→ **What this task involves**:
A faithful copy of the whole listing is required.

→ **Data segment**:
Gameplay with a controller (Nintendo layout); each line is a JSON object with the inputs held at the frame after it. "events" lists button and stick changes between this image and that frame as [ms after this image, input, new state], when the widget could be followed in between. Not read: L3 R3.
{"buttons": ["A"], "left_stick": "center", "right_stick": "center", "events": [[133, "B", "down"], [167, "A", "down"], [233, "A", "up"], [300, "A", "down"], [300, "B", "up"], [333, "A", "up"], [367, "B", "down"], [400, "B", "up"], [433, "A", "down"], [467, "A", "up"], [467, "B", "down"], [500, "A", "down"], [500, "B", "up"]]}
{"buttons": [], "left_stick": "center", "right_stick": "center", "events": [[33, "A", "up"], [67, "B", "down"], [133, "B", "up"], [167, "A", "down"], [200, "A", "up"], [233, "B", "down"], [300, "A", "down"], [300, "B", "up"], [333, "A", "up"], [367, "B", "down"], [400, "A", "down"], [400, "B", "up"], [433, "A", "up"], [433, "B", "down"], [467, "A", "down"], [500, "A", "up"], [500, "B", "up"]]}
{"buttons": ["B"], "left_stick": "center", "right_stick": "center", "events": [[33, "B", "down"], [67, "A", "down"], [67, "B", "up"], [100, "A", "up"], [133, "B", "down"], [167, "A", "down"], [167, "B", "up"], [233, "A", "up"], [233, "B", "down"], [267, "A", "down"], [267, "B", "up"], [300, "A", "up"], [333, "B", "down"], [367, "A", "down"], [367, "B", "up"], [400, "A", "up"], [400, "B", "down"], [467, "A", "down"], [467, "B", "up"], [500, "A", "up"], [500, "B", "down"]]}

→ **Finished task**:
Gameplay with a controller (Nintendo layout); each line is a JSON object with the inputs held at the frame after it. "events" lists button and stick changes between this image and that frame as [ms after this image, input, new state], when the widget could be followed in between. Not read: L3 R3.
{"buttons": ["A"], "left_stick": "center", "right_stick": "center", "events": [[133, "B", "down"], [167, "A", "down"], [233, "A", "up"], [300, "A", "down"], [300, "B", "up"], [333, "A", "up"], [367, "B", "down"], [400, "B", "up"], [433, "A", "down"], [467, "A", "up"], [467, "B", "down"], [500, "A", "down"], [500, "B", "up"]]}
{"buttons": [], "left_stick": "center", "right_stick": "center", "events": [[33, "A", "up"], [67, "B", "down"], [133, "B", "up"], [167, "A", "down"], [200, "A", "up"], [233, "B", "down"], [300, "A", "down"], [300, "B", "up"], [333, "A", "up"], [367, "B", "down"], [400, "A", "down"], [400, "B", "up"], [433, "A", "up"], [433, "B", "down"], [467, "A", "down"], [500, "A", "up"], [500, "B", "up"]]}
{"buttons": ["B"], "left_stick": "center", "right_stick": "center", "events": [[33, "B", "down"], [67, "A", "down"], [67, "B", "up"], [100, "A", "up"], [133, "B", "down"], [167, "A", "down"], [167, "B", "up"], [233, "A", "up"], [233, "B", "down"], [267, "A", "down"], [267, "B", "up"], [300, "A", "up"], [333, "B", "down"], [367, "A", "down"], [367, "B", "up"], [400, "A", "up"], [400, "B", "down"], [467, "A", "down"], [467, "B", "up"], [500, "A", "up"], [500, "B", "down"]]}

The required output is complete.